Samsul mengaku belum mengetahui keadaan rumahnya setelah ditinggalkan. Fokusnya saat itu adalah keluar dari wilayah terdampak bersama warga lain.

“Saya sudah tidak tahu lagi kondisi rumah sekarang. Pokoknya kita lari saja selamatkan diri dulu,” katanya. Kepanikan membuat warga mendahulukan keselamatan dibanding memastikan kondisi bangunan masing-masing.

Arahan Warga Lokal Menjadi Pegangan

Samsul merupakan pendatang di Nagekeo sehingga tidak mengetahui lokasi pengungsian secara pasti. Ia mengikuti warga setempat yang mengarahkan rombongan untuk terus menjauh dari pesisir.
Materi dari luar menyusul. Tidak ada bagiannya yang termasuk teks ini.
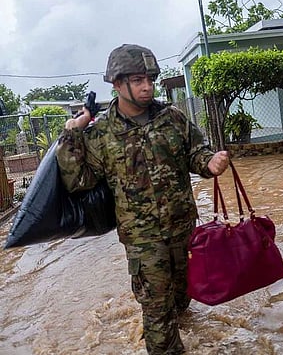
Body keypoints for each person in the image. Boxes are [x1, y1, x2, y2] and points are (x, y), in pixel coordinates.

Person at [56, 44, 229, 354]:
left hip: (184, 229)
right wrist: (72, 132)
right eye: (138, 80)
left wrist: (209, 162)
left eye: (150, 78)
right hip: (143, 239)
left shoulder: (172, 118)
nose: (147, 86)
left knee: (182, 297)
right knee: (158, 313)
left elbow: (194, 152)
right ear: (117, 84)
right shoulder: (101, 133)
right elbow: (78, 181)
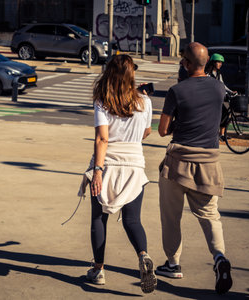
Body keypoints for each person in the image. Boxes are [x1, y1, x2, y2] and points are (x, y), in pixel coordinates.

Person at [156, 42, 232, 295]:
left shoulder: (177, 91)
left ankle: (173, 264)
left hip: (178, 163)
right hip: (209, 163)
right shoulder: (219, 88)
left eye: (182, 61)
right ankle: (220, 258)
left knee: (171, 217)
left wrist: (180, 122)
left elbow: (163, 130)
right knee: (210, 216)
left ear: (187, 64)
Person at [78, 55, 156, 294]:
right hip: (135, 166)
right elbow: (147, 133)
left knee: (99, 219)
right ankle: (143, 255)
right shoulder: (145, 101)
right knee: (133, 220)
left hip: (108, 164)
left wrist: (98, 171)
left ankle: (99, 270)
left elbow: (102, 138)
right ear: (131, 75)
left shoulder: (103, 101)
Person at [205, 53, 237, 139]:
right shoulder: (207, 74)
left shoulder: (218, 73)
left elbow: (222, 85)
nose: (220, 64)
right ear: (213, 62)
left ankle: (222, 134)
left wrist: (230, 92)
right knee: (214, 116)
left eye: (221, 62)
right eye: (218, 62)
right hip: (209, 100)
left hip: (216, 99)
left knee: (225, 113)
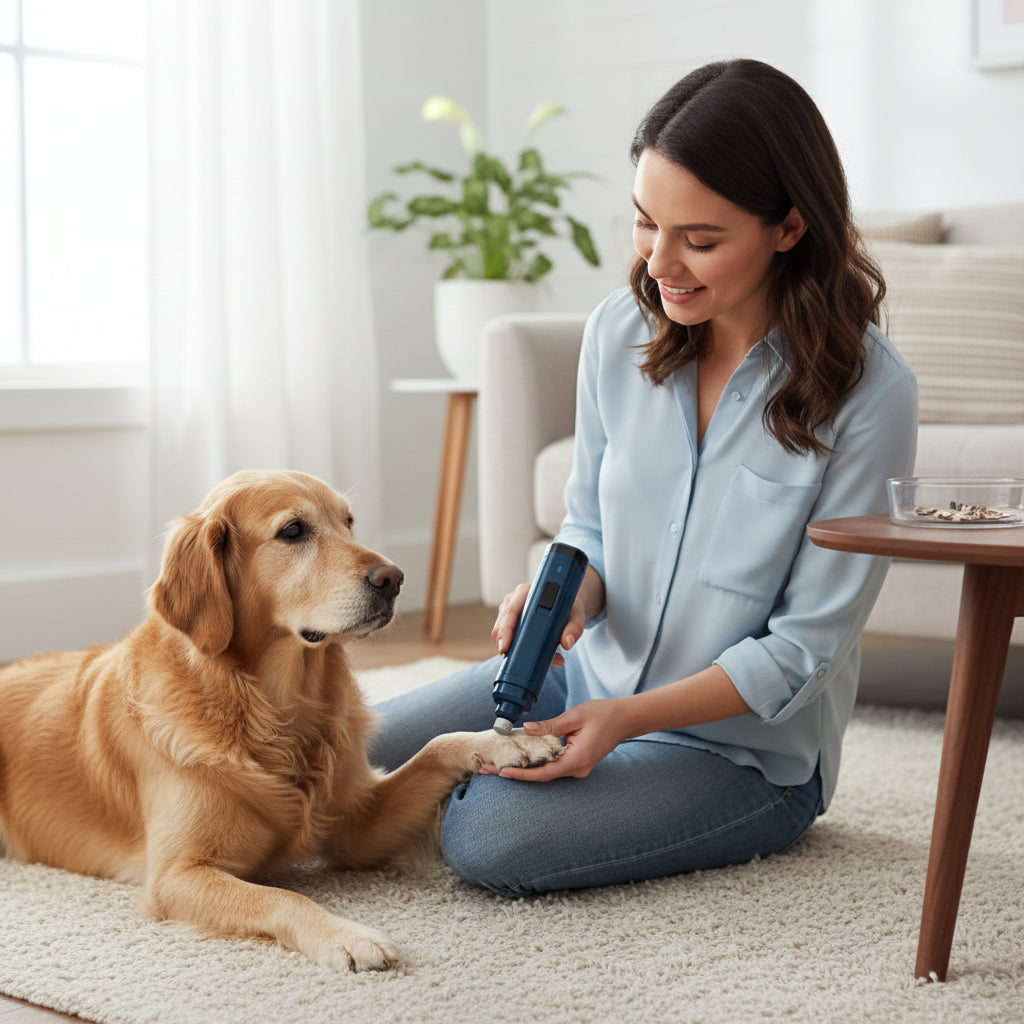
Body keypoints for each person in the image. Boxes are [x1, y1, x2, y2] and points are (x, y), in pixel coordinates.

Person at [369, 58, 917, 898]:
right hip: (582, 679)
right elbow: (586, 526)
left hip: (738, 753)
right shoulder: (619, 332)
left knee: (488, 834)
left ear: (790, 227)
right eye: (644, 224)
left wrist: (626, 721)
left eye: (700, 240)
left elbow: (803, 650)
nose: (661, 264)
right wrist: (563, 601)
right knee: (342, 741)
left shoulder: (870, 393)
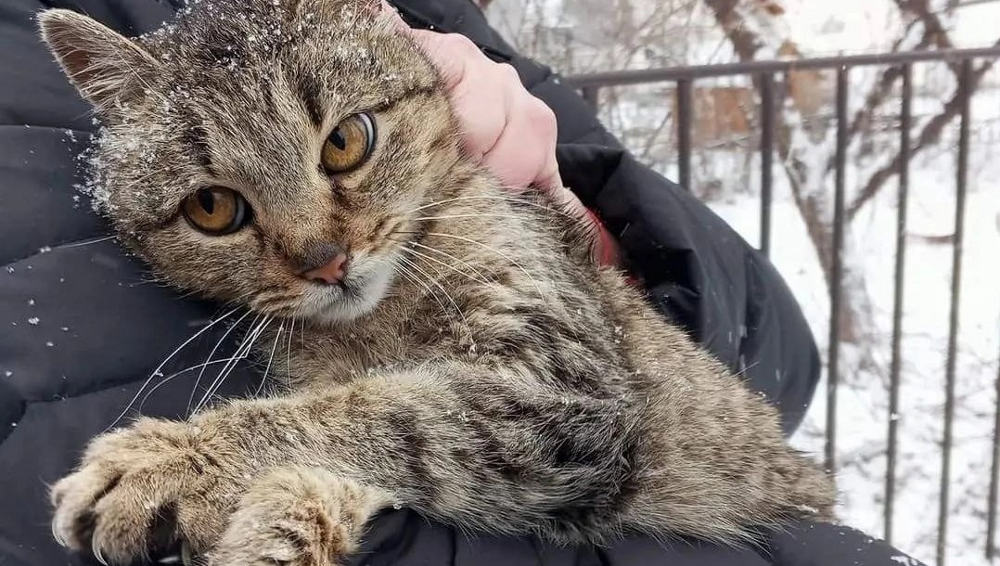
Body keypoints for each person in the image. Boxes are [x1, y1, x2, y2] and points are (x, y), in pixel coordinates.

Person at [0, 0, 924, 565]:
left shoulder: (473, 214)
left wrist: (233, 453)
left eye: (344, 147)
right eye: (218, 212)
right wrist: (319, 496)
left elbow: (565, 432)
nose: (321, 250)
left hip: (763, 525)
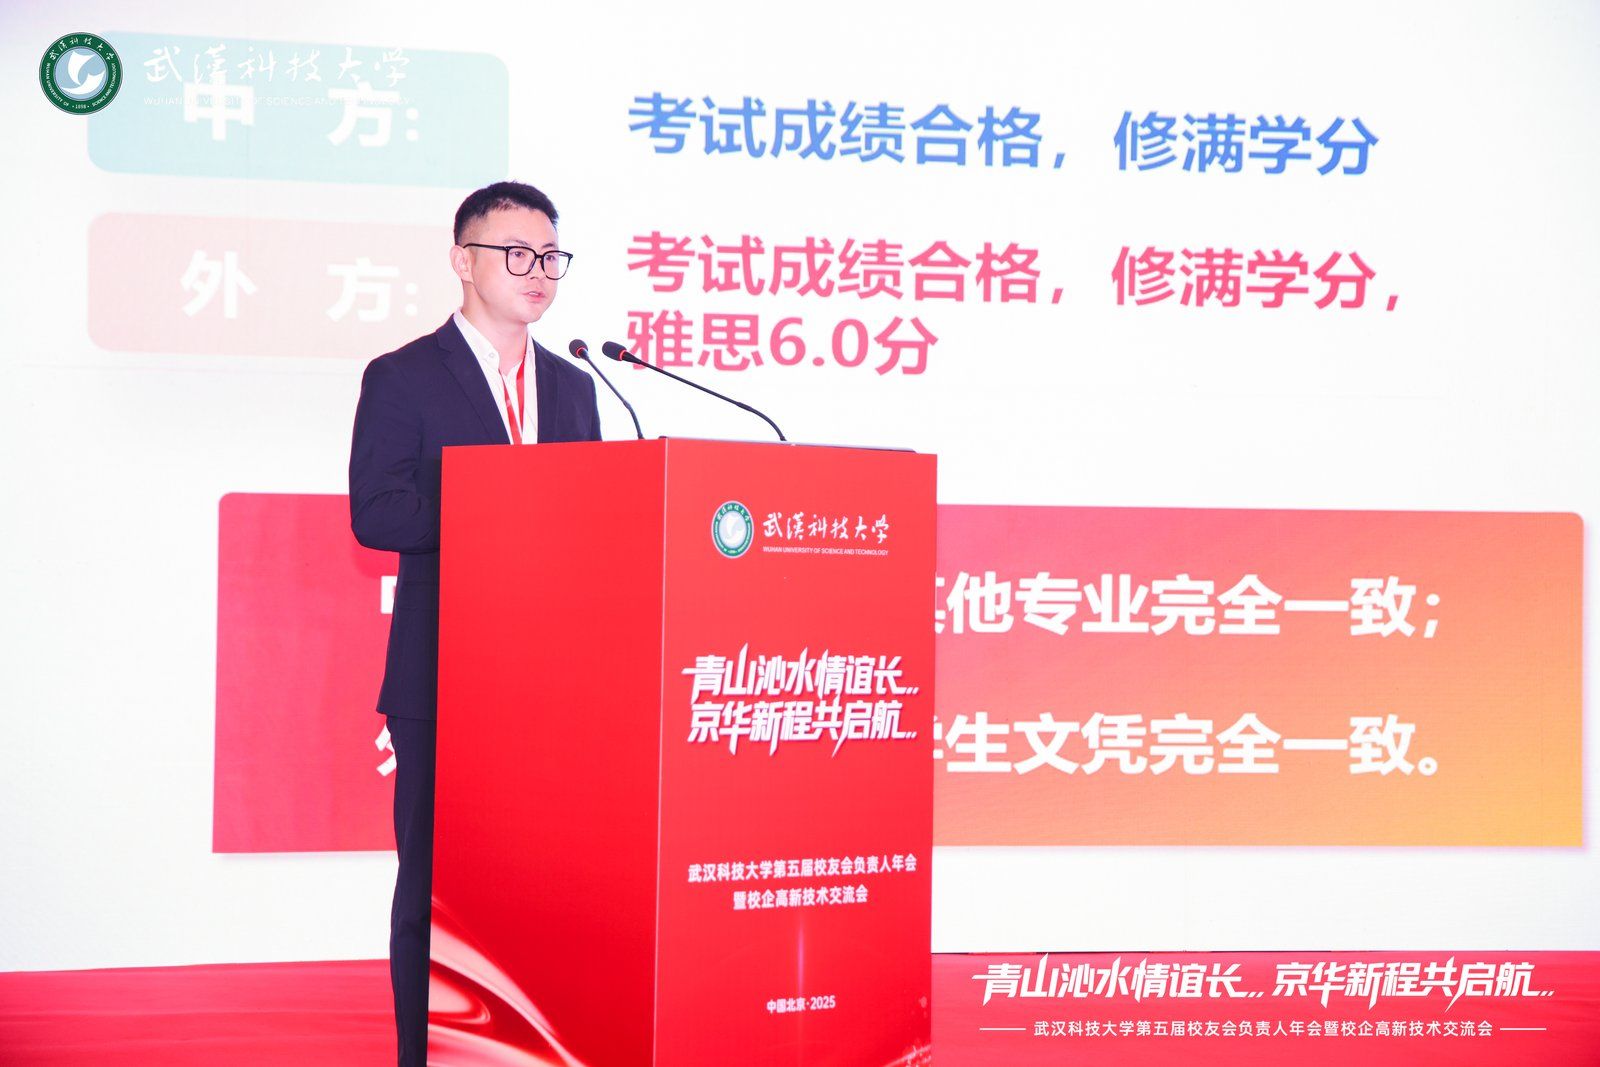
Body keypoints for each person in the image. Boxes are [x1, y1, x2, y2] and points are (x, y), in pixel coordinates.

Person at [348, 180, 601, 1066]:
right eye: (517, 253)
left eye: (551, 256)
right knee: (434, 888)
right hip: (442, 676)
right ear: (463, 260)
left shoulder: (573, 386)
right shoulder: (404, 376)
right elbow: (377, 511)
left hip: (550, 684)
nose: (539, 272)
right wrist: (499, 512)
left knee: (543, 885)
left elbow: (590, 518)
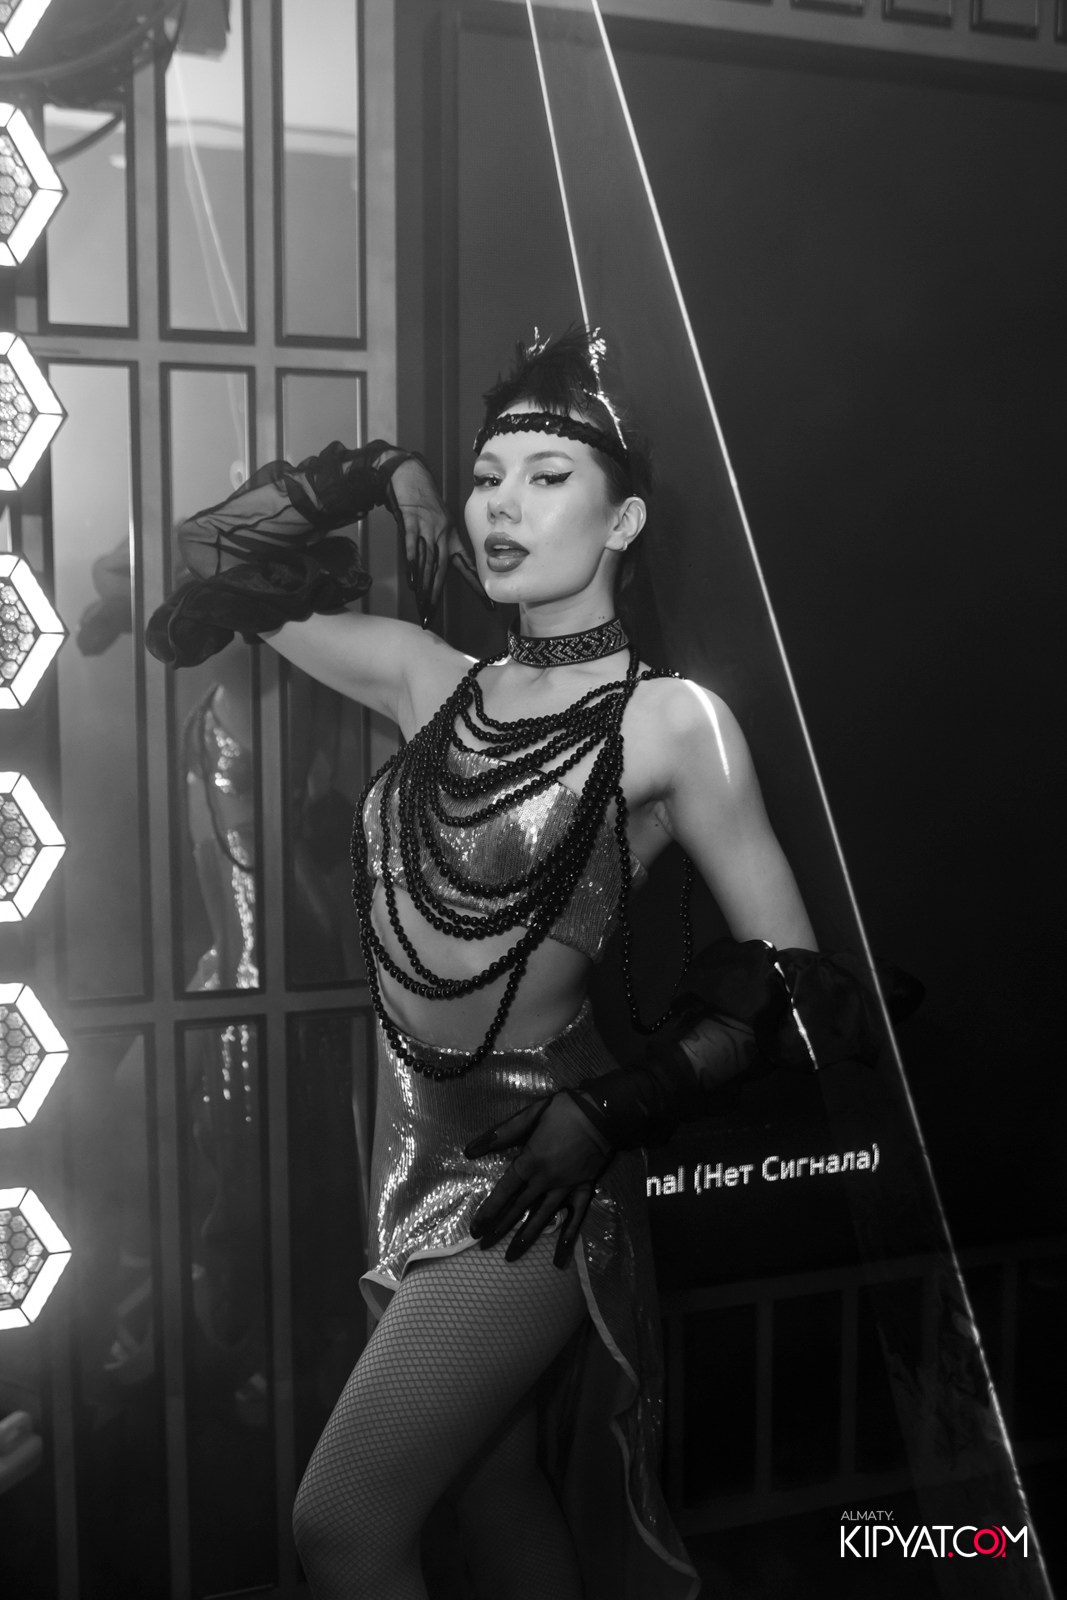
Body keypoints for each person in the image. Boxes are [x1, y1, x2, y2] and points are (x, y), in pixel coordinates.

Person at [147, 329, 891, 1600]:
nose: (501, 504)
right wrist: (382, 469)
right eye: (487, 476)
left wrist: (610, 1111)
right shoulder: (423, 678)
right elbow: (209, 556)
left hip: (532, 1173)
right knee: (491, 1492)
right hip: (400, 1144)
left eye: (546, 477)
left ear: (623, 520)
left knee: (340, 1524)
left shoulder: (672, 720)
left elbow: (796, 983)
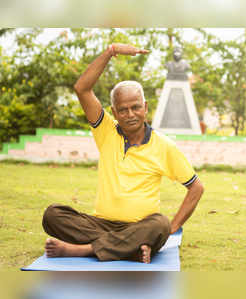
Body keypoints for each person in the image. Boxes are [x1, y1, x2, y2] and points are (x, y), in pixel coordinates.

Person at [42, 43, 204, 263]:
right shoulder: (106, 131)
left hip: (140, 226)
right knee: (53, 215)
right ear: (114, 112)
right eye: (123, 110)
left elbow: (196, 187)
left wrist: (170, 230)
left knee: (160, 224)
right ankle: (129, 249)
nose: (130, 114)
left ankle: (85, 249)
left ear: (145, 107)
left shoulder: (164, 145)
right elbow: (82, 88)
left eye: (136, 107)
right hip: (101, 224)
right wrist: (110, 52)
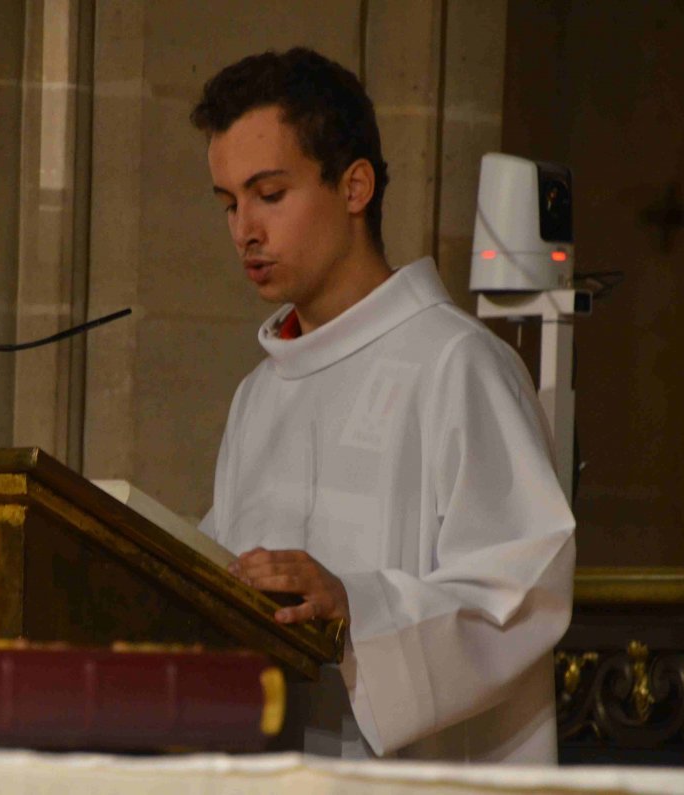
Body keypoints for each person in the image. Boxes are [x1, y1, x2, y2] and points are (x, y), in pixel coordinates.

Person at [191, 47, 576, 763]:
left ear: (355, 186)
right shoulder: (260, 394)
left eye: (270, 194)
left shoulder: (457, 364)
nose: (245, 228)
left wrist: (354, 605)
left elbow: (520, 593)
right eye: (228, 203)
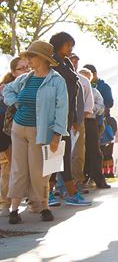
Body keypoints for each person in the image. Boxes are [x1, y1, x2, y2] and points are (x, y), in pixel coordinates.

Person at [3, 41, 69, 224]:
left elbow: (62, 109)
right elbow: (7, 89)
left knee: (39, 171)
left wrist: (57, 134)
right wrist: (15, 102)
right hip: (18, 128)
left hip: (40, 132)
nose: (28, 59)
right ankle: (14, 209)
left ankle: (43, 206)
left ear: (43, 58)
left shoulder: (56, 81)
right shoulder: (26, 78)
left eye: (31, 56)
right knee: (18, 168)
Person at [49, 32, 91, 206]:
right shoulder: (51, 63)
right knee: (58, 155)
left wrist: (74, 117)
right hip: (56, 115)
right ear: (59, 44)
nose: (70, 49)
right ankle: (67, 192)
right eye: (68, 45)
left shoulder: (66, 62)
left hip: (68, 115)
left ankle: (51, 193)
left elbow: (73, 92)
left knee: (62, 153)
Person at [0, 57, 30, 216]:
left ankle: (33, 201)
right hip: (8, 135)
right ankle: (6, 203)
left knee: (29, 168)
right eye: (21, 68)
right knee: (10, 169)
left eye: (27, 67)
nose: (26, 70)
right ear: (13, 72)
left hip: (28, 133)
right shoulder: (6, 89)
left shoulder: (32, 84)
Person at [78, 68, 110, 189]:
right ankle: (81, 177)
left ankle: (98, 178)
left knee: (94, 150)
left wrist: (89, 109)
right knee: (78, 150)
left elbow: (101, 107)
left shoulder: (95, 92)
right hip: (76, 121)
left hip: (90, 121)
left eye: (86, 78)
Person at [83, 64, 115, 178]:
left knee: (105, 150)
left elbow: (109, 103)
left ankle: (107, 173)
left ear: (94, 74)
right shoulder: (83, 86)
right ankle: (91, 174)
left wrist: (97, 111)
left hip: (102, 122)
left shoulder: (103, 86)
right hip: (88, 122)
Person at [69, 54, 92, 193]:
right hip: (61, 121)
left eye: (77, 61)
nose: (74, 63)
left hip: (78, 122)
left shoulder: (83, 81)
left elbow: (88, 104)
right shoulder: (57, 78)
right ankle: (58, 185)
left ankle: (77, 181)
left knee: (78, 153)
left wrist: (78, 121)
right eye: (72, 60)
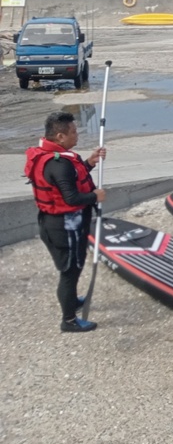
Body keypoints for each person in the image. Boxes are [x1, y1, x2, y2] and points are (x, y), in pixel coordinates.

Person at [24, 111, 107, 333]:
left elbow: (71, 181)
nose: (76, 135)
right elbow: (71, 197)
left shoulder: (56, 156)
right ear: (60, 136)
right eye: (73, 132)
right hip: (63, 227)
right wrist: (95, 196)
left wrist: (90, 162)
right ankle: (68, 320)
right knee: (70, 271)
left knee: (74, 268)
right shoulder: (59, 164)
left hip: (61, 223)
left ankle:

Dalam pelariannya, rombongan pengungsi disebut berada di depan BRI. Warga asli di lokasi itu mengatakan mereka sudah berada cukup jauh dari pantai.

“Yang penting sudah jauh dari pesisir dulu,” ujar Samsul. Menjauh dari garis pantai menjadi tindakan utama warga setelah guncangan gempa dirasakan.

Kondisi rumah Samsul dan rincian dampak lain setelah warga meninggalkan lokasi belum diketahui. Keterangan yang tersedia menegaskan perubahan cepat situasi di Marapokot, dari aktivitas pagi menjadi evakuasi warga menuju area yang lebih jauh dari pantai.